August 19, 2006

I Bless the Rains

For our exercises at JFSC, we are to pretend we're a joint planning staff at a made-up organization called "Africa Command" or AFCOM (currently most African nations fall under the purview of the military's European Command), and we've already had fictionalized wargames/scenarios centered around Tunisia, Algeria, Nigeria, and Sierra Leone. For the Tunisia/Algeria wargame, they pulled three of us aside and asked us to plan the "Red Cell," or enemy war plan, so I was a little out of the loop about what the "blue" team was doing, though it was fun to get creative and pretend that we were Algerian badasses ready to defeat the Americans by any means necessary. I even built an eight-slide powerpoint information operations slide from their spiritual leader to be played on "MSAlgeria-JazeeraBC" (interrupting a broadcast of 'Algerian Idol') to encourage the good people of Tunisia to rise up against their government. After all, they had desecrated one of the holiest sites in all of Muslimdom (I showed a picture of a mosque with fake graffiti on it: "bin Logan is a doo-doo head").

For the Nigerian scenario, they split us up into different roles again, even assigning some to be liaison officers from other countries and encouraging folks to dress up in phone foreign uniforms. But that day I was asked to be the Public Affairs officer and prepare for a press conference, to be video taped in front of actual reporters and journalism students from the local area. So again, I was out of the loop of the actual planning process and the things I was actually supposed to be learning down here. A classmate joked that I should probably take it as a sign that they don't trust me and if I get a crummy job for the next scenario, I'd know for sure.

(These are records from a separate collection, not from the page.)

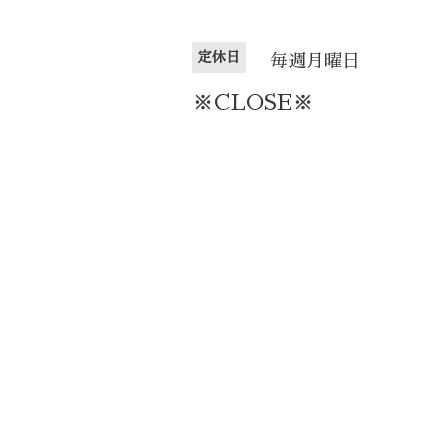
定休日
毎週月曜日
※CLOSE※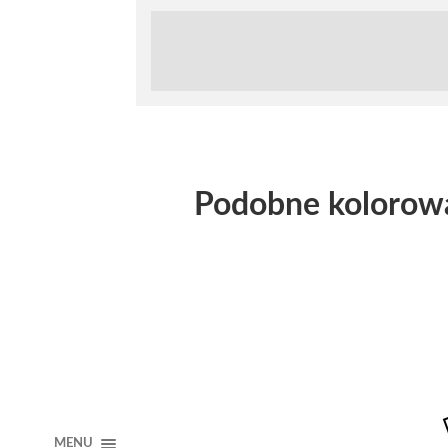
Podobne kolorow
MENU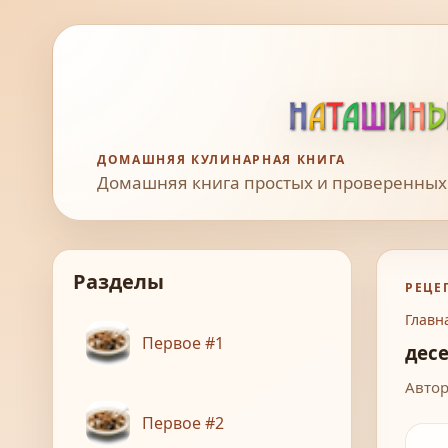
ДОМАШНЯЯ КУЛИНАРНАЯ КНИГА
Домашняя книга простых и проверенных
Разделы
РЕЦЕ
Главн
Первое #1
дес
Автор:
Первое #2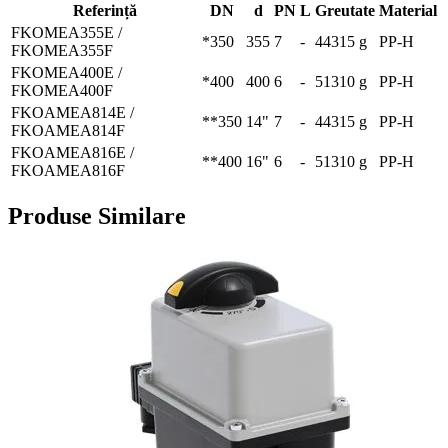
Referință
DN
d
PN
L
Greutate
Material
FKOMEA355E /
*350
355
7
-
44315 g
PP-H
FKOMEA355F
FKOMEA400E /
*400
400
6
-
51310 g
PP-H
FKOMEA400F
FKOAMEA814E /
**350
14"
7
-
44315 g
PP-H
FKOAMEA814F
FKOAMEA816E /
**400
16"
6
-
51310 g
PP-H
FKOAMEA816F
Produse Similare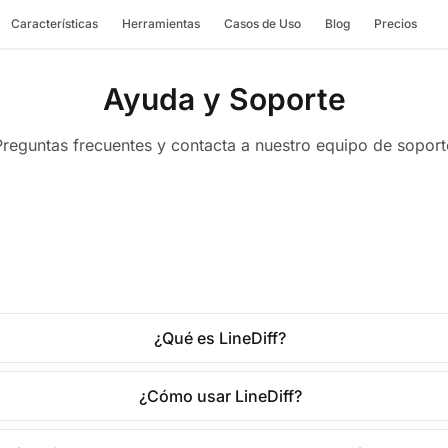
Características
Herramientas
Casos de Uso
Blog
Precios
Ayuda y Soporte
Preguntas frecuentes y contacta a nuestro equipo de soport
¿Qué es LineDiff?
¿Cómo usar LineDiff?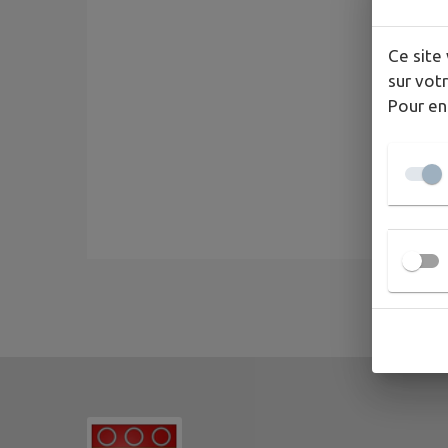
Ce site 
sur votr
Pour en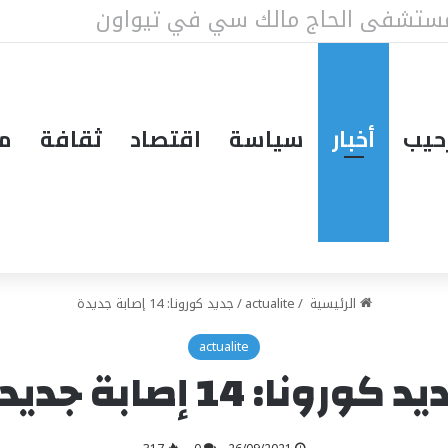
حيب
أخبار
سياسة
اقتصاد
ثقافة
مق
الرئيسية
/
actualite
/
جديد كورونا: 14 إصابة جديدة
actualite
 كورونا: 14 إصابة جديدة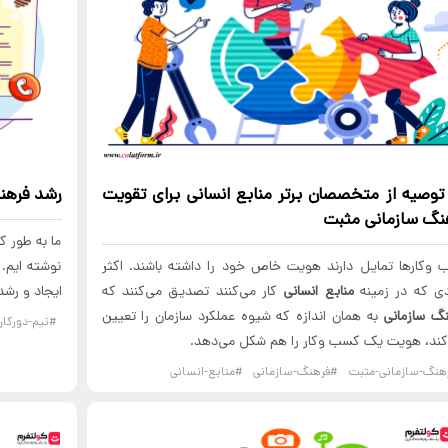
منابع انسانی
برای تقویت
رشد
فرهن
نگ سازمانی
مثبت
ما به طور ک
وکارها تمایل دارند هویت خاص خود را داشته باشند. اکثر
نوشته ایم. 
دی که در زمینه
منابع انسانی
کار می‌کنند تصدیق می‌کنند که
ایجاد و رش
گ سازمانی
به همان اندازه که شیوه عملکرد سازمان را تعیین
#تیم-دورکار
ند، هویت یک کسب وکار را هم شکل می‌دهد.
هنگ-سازمانی-مثبت
#فرهنگ-سازمانی
#منابع-انسانی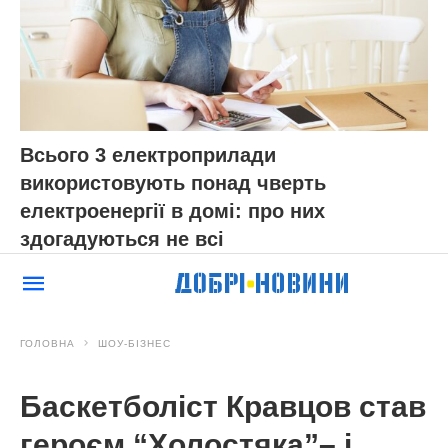
Всього 3 електроприлади
використовують понад чверть
електроенергії в домі: про них
здогадуються не всі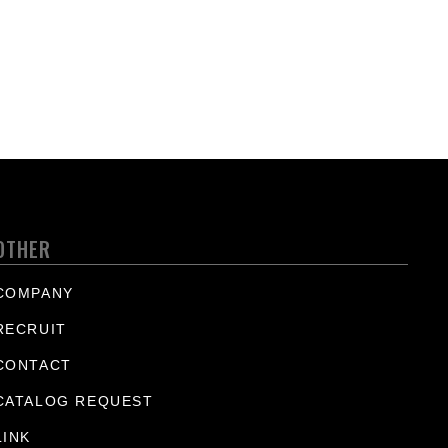
OTHER
COMPANY
RECRUIT
CONTACT
CATALOG REQUEST
LINK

So yesterday I found out I'm in charge of the whole shootin' match. For a long, three-day exercise next week. Great. A little daunting, though since nothing's graded and everything's done in collaboration, we should do fine. It's also flattering to know the instructors think enough of me to put me in charge, but I still wish I'd had more input in the previous scenarios.

Perhaps I was too clever with my idea during the Nigeria scenario: we had a humanitarian crisis with 100,000 displaced persons getting set up in camps, and the Nigerian government had asked for our help in securing and feeding them, but we also wanted to relay the message to the public at large that we were there on a peaceful mission. So I came up with the perfect solution: edible leaflets.

By the second day we were calling them "LREs" (Leaflets Ready-to-Eat).